This seems to keep coming up, so maybe spending a little time on the subject might be helpful.
The security or privacy team creates this form for users to acknowledge something or approve something and then hand it off. Marketing gets in the middle of it to make it look pretty. Developers then take a few shortcuts to get it done on time.
Problem solved. Or is it?
Eventbrite was involved in a dispute with a customer. They wanted to invoke the arbitration clause in their terms of service. Okay. So far, so good.
But they run three versions of their application: A desktop website. A mobile website and a mobile app. They all had a terms of service acknowledgement, so are we still good?
Here is where they got into trouble.
Three platforms, three different acknowledgement forms.
Three different color schemes.
Three different button locations.
Then when they went to court they close cropped the screen shot hoping the judge wouldn’t figure out there was a whole bunch of distracting stuff next to the terms of service link.
Did marketing intentionally reduce the contrast of the link so people would not actually read what they were agreeing to?
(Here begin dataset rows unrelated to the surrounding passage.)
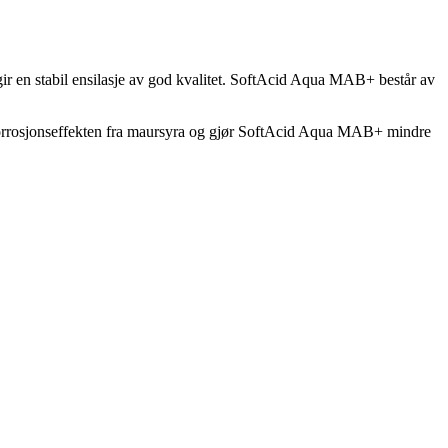
gir en stabil ensilasje av god kvalitet. SoftAcid Aqua MAB+ består av
er korrosjonseffekten fra maursyra og gjør SoftAcid Aqua MAB+ mindre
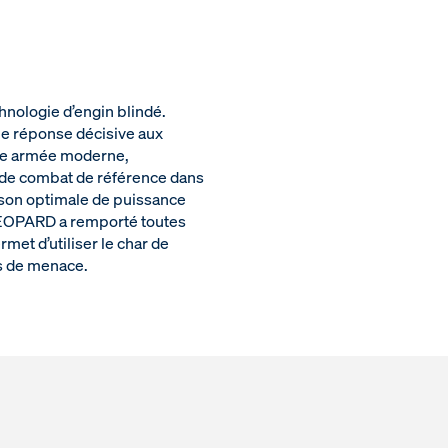
nologie d’engin blindé.
que réponse décisive aux
orce armée moderne,
r de combat de référence dans
ison optimale de puissance
le LEOPARD a remporté toutes
met d’utiliser le char de
ns de menace.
Then there is the issue of the fact that there were, over the years, multiple versions of that screen.
So here is a question for you to ponder.
COULD YOU TELL A COURT WHAT VERSION OF THE RELEVANT SCREEN WAS IN PRODUCTION AT THE TIME THE USER AGREED TO THE TERMS?
I didn’t think so.
Then there is the issue of which platform the user agreed to the terms on.
COULD YOU TELL A COURT WHICH PLATFORM A USER AGREED TO YOUR TERMS ON?
Then there is the issue of time.
In this case the user signed up 5 years ago.
So what you need to do is know what version of the software was running whichever platform the user was on at the time the user actually acknowledged whatever it is you are concerned about and keep track of that for say, 5 years or 10 years or more. You need to be able to produce a visual image of what the screen actually looked like, including colors and positions. For each platform.
Are you good?
Oh, yeah, one more thing. Are your log files forensically sound? Could you swear under oath that the data that you had could not have been manipulated or even accidentally changed by a DBA or admin? Do you even keep logs for long enough? Do you collect all of the right data? You get the idea.
For the legal version of this conversation, read Professor Goldman’s blog here, but you probably have enough of a headache now.
Likely, you need to partner with your legal team to make sure that you get this right. It basically cost Eventbrite their case.
Could you defend your case if you had to?